• **Documento di partenza**
È noto che le perplessità che sono ad un tratto sorte a Musk nel concludere l’affare dell’acquisto di Twitter, siano state originate dalla scoperta che una certa percentuale di connessioni vantate da Twitter erano fasulle, o “spam”, ovvero erano connessioni … come la faccina.

[2] I “bots” di Twitter – che suppongo siano abbreviazioni di ‘robot’ – sono una categoria complessa da decifrare, come dimostra la connessione nel testo inglese. Possono essere organizzazioni che usano servizi automatizzati per pubblicare notizie o tematiche di blog, ma anche robot creativi che sono fatti da artisti del software o da seguaci di poeti, o anche “spam bots” che accendono discussioni con risposte automatizzate o con proposte di modelli di arricchimento rapido. In sostanza, sono una gigantesca invasione di campo della apparente ‘privatezza’ dei social, che suppongo negli USA sia assai più potente della versione già assai fastidiosa in Italia. E non sono necessariamente fastidiosi, alcuni dei quali fornendo minimi servizi che possono risultare a qualcuno utili. Ma alcuni sono vere e proprie frodi, non semplici da eliminare.

• **Dati forniti**
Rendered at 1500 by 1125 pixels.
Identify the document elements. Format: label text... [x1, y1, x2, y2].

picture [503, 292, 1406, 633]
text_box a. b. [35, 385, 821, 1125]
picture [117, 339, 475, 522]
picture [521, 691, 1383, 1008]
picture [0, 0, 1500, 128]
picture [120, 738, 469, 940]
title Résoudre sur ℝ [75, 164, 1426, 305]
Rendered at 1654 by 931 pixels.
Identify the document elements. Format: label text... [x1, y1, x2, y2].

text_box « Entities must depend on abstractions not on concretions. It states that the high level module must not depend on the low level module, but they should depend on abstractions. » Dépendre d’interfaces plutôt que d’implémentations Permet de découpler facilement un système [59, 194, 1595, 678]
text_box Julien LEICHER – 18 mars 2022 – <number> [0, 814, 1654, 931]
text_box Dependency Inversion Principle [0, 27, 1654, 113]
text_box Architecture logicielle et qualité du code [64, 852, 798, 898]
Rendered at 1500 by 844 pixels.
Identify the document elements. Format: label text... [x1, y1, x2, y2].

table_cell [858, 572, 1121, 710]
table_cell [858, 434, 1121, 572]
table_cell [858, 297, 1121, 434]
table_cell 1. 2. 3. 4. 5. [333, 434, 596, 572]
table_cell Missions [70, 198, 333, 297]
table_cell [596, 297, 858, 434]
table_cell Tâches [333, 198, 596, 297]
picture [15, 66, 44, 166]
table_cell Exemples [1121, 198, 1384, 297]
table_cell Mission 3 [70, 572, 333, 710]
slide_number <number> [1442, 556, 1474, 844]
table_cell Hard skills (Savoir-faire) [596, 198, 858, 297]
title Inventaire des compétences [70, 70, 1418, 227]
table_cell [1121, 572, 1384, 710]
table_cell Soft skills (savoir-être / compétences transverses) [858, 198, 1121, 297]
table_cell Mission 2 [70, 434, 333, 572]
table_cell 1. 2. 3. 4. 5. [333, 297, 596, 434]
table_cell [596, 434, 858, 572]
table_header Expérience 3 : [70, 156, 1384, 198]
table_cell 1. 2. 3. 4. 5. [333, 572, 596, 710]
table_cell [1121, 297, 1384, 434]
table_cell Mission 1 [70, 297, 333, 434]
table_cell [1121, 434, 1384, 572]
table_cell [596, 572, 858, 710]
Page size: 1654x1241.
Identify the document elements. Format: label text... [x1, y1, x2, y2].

• **Obiettivo dell'esercizio**
Nel documento sui bot di Twitter, da quale scoperta nascono le perplessità di Musk sull'acquisto di Twitter? I dati sono materiale a sé, distinto dal documento.

• **Risposta al compito**
Dalla scoperta che una certa percentuale di connessioni vantate da Twitter era fasulla, cioè "spam".